CACI is currently looking to hire multiple Software Assurance Professionals that have web application development experience to join the Risk and Accreditation team to support a government clients DAO. We are looking for individuals that have at least 2+ years of experience to SME level. Members of the Software Approval Process (SWAP) review all non-Standard software and analyze results. Prepare reports and recommendations that document test and evaluation results to provide evaluations of program and system vulnerabilities as they relate to the reviewed software. Based upon Key Component request, reviews open source and foreign owned software in order to make a risk determination associated with its use and makes risk acceptance recommendation to the DAO.
- Review and test security configuration baselines for facilities, systems, and processes, and ensure the continuing validity of baselines and Prepare reports and recommendations that document test and evaluation results
- Conduct Software assurance testing using software vulnerability testing tools
- Conduct Foreigner Owned Controlled and Influence assessments
- Conduct Software Approval Open Source assessments
- Conduct NGA developed custom code assessments
- DoD 8570 Certification IAT or IAM Level III within 6 months of hire
- Knowledge in software development using Java, Microsoft .NET (C# or VB) OR C/C++ 5+ years. Knowledge of common build tools (e.g. ant, make, maven, msbuild, etc.).

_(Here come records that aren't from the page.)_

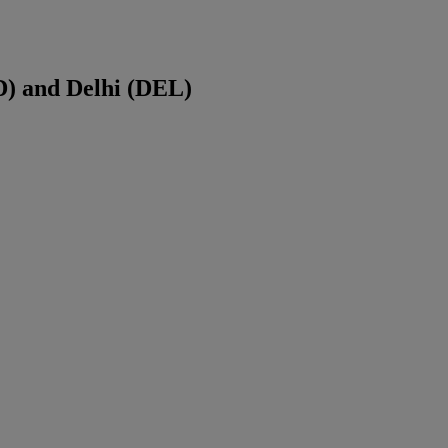
D
) and
Delhi
(
DEL
)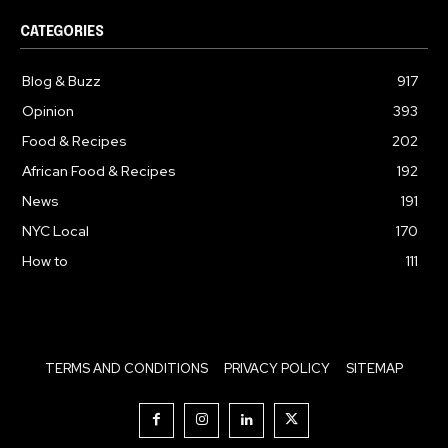
CATEGORIES
Blog & Buzz
917
Opinion
393
Food & Recipes
202
African Food & Recipes
192
News
191
NYC Local
170
How to
111
TERMS AND CONDITIONS
PRIVACY POLICY
SITEMAP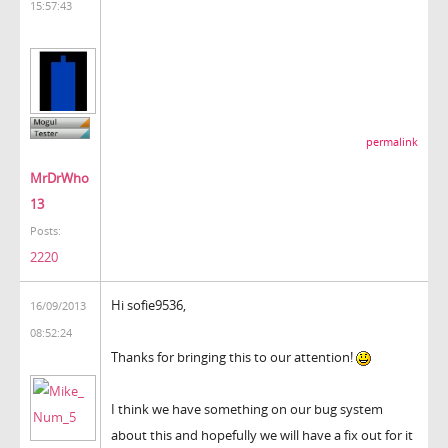
15:57:43
permalink
MrDrWho
13
Posts:
2220
Hi sofie9536,
16/09/2013
08:52:24
Thanks for bringing this to our attention!
I think we have something on our bug system
about this and hopefully we will have a fix out for it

- Knowledge in developing and/or deploying web applications. Knowledge of software, computer, and network architectures.
- Knowledge and experience in enterprise security or application security. Prior experience working with Federal government organizations (DoD, Civilian agencies).
- Be highly motivated, competitive, entrepreneurial and attracted to challenging opportunities. Have demonstrated the ability to work in a fast-paced environment where organizational skills are essential; have strong problem solving, analytical, interpersonal, and ownership skills.
- Possess excellent collaboration skills with a wide variety of internal team members. Be an intelligent, self-starting, self-confident individual with integrity and accountability. Possess strong written and verbal communication skills as well as presentation skills.
- Knowledge of Mobile application security testing experience a plus.
- Experience using of HPE Fortify or HPE WebInspect or similar tools
- Experience with multiple operating systems is strongly desired.
- CISSP, CSSLP, CISA, CEH, and/or MCSE/MCITP certifications are preferable.
EDUCATION & EXPERIENCE:
Typically requires a bachelor's degree or equivalent and two to 15 years of related experience.
Normal demands associated with an office environment. Ability to work on computer for long periods, and communicate with individuals by telephone, email and face to face. Some travel may be required.